Exact copy, no pictures: return all the data below as written.

(Records excerpted from a collection)
──────────────────────────────

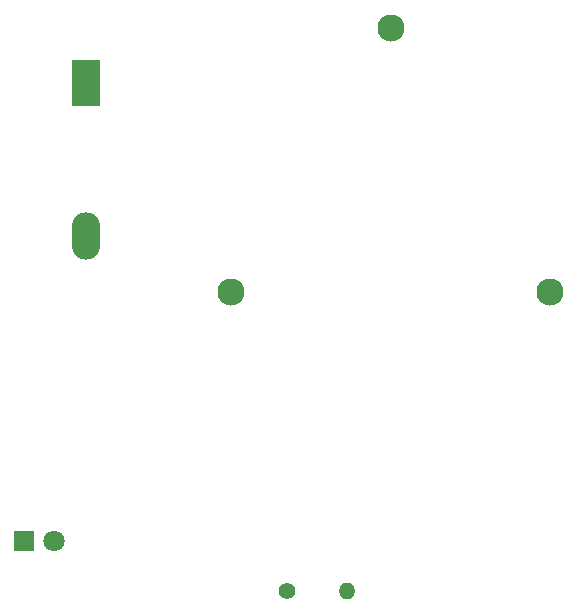
<source format=gbr>
%TF.GenerationSoftware,KiCad,Pcbnew,8.0.1*%
%TF.CreationDate,2024-06-04T22:59:00-05:00*%
%TF.ProjectId,hw10,68773130-2e6b-4696-9361-645f70636258,rev?*%
%TF.SameCoordinates,Original*%
%TF.FileFunction,Copper,L2,Bot*%
%TF.FilePolarity,Positive*%
%FSLAX46Y46*%
G04 Gerber Fmt 4.6, Leading zero omitted, Abs format (unit mm)*
G04 Created by KiCad (PCBNEW 8.0.1) date 2024-06-04 22:59:00*
%MOMM*%
%LPD*%
G01*
G04 APERTURE LIST*
%TA.AperFunction,ComponentPad*%
%ADD10O,1.400000X1.400000*%
%TD*%
%TA.AperFunction,ComponentPad*%
%ADD11C,1.400000*%
%TD*%
%TA.AperFunction,ComponentPad*%
%ADD12C,1.800000*%
%TD*%
%TA.AperFunction,ComponentPad*%
%ADD13R,1.800000X1.800000*%
%TD*%
%TA.AperFunction,ComponentPad*%
%ADD14O,2.410000X4.020000*%
%TD*%
%TA.AperFunction,ComponentPad*%
%ADD15R,2.410000X4.020000*%
%TD*%
%TA.AperFunction,WasherPad*%
%ADD16C,2.300000*%
%TD*%
G04 APERTURE END LIST*
D10*
%TO.P,R1,2*%
%TO.N,Net-(D1-A)*%
X112040000Y-106000000D03*
D11*
%TO.P,R1,1*%
%TO.N,Net-(BT1-+)*%
X106960000Y-106000000D03*
%TD*%
D12*
%TO.P,D1,2,A*%
%TO.N,Net-(D1-A)*%
X87290000Y-101775000D03*
D13*
%TO.P,D1,1,K*%
%TO.N,Net-(BT1--)*%
X84750000Y-101775000D03*
%TD*%
D14*
%TO.P,BT1,2,-*%
%TO.N,Net-(BT1--)*%
X89980000Y-75895000D03*
D15*
%TO.P,BT1,1,+*%
%TO.N,Net-(BT1-+)*%
X89980000Y-63015000D03*
D16*
%TO.P,BT1,*%
%TO.N,*%
X129240000Y-80635000D03*
X115760000Y-58285000D03*
X102270000Y-80635000D03*
%TD*%
M02*

</source>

──────────────────────────────

**TASK SOLUTION**
<source format=gbr>
%TF.GenerationSoftware,KiCad,Pcbnew,8.0.1*%
%TF.CreationDate,2024-06-04T22:59:00-05:00*%
%TF.ProjectId,hw10,68773130-2e6b-4696-9361-645f70636258,rev?*%
%TF.SameCoordinates,Original*%
%TF.FileFunction,Copper,L2,Bot*%
%TF.FilePolarity,Positive*%
%FSLAX46Y46*%
G04 Gerber Fmt 4.6, Leading zero omitted, Abs format (unit mm)*
G04 Created by KiCad (PCBNEW 8.0.1) date 2024-06-04 22:59:00*
%MOMM*%
%LPD*%
G01*
G04 APERTURE LIST*
%TA.AperFunction,ComponentPad*%
%ADD10O,1.400000X1.400000*%
%TD*%
%TA.AperFunction,ComponentPad*%
%ADD11C,1.400000*%
%TD*%
%TA.AperFunction,ComponentPad*%
%ADD12C,1.800000*%
%TD*%
%TA.AperFunction,ComponentPad*%
%ADD13R,1.800000X1.800000*%
%TD*%
%TA.AperFunction,ComponentPad*%
%ADD14O,2.410000X4.020000*%
%TD*%
%TA.AperFunction,ComponentPad*%
%ADD15R,2.410000X4.020000*%
%TD*%
%TA.AperFunction,WasherPad*%
%ADD16C,2.300000*%
%TD*%
G04 APERTURE END LIST*
D10*
%TO.P,R1,2*%
%TO.N,Net-(D1-A)*%
X112040000Y-106000000D03*
D11*
%TO.P,R1,1*%
%TO.N,Net-(BT1-+)*%
X106960000Y-106000000D03*
%TD*%
D12*
%TO.P,D1,2,A*%
%TO.N,Net-(D1-A)*%
X87290000Y-101775000D03*
D13*
%TO.P,D1,1,K*%
%TO.N,Net-(BT1--)*%
X84750000Y-101775000D03*
%TD*%
D14*
%TO.P,BT1,2,-*%
%TO.N,Net-(BT1--)*%
X89980000Y-75895000D03*
D15*
%TO.P,BT1,1,+*%
%TO.N,Net-(BT1-+)*%
X89980000Y-63015000D03*
D16*
%TO.P,BT1,*%
%TO.N,*%
X129240000Y-80635000D03*
X115760000Y-58285000D03*
X102270000Y-80635000D03*
%TD*%
M02*

</source>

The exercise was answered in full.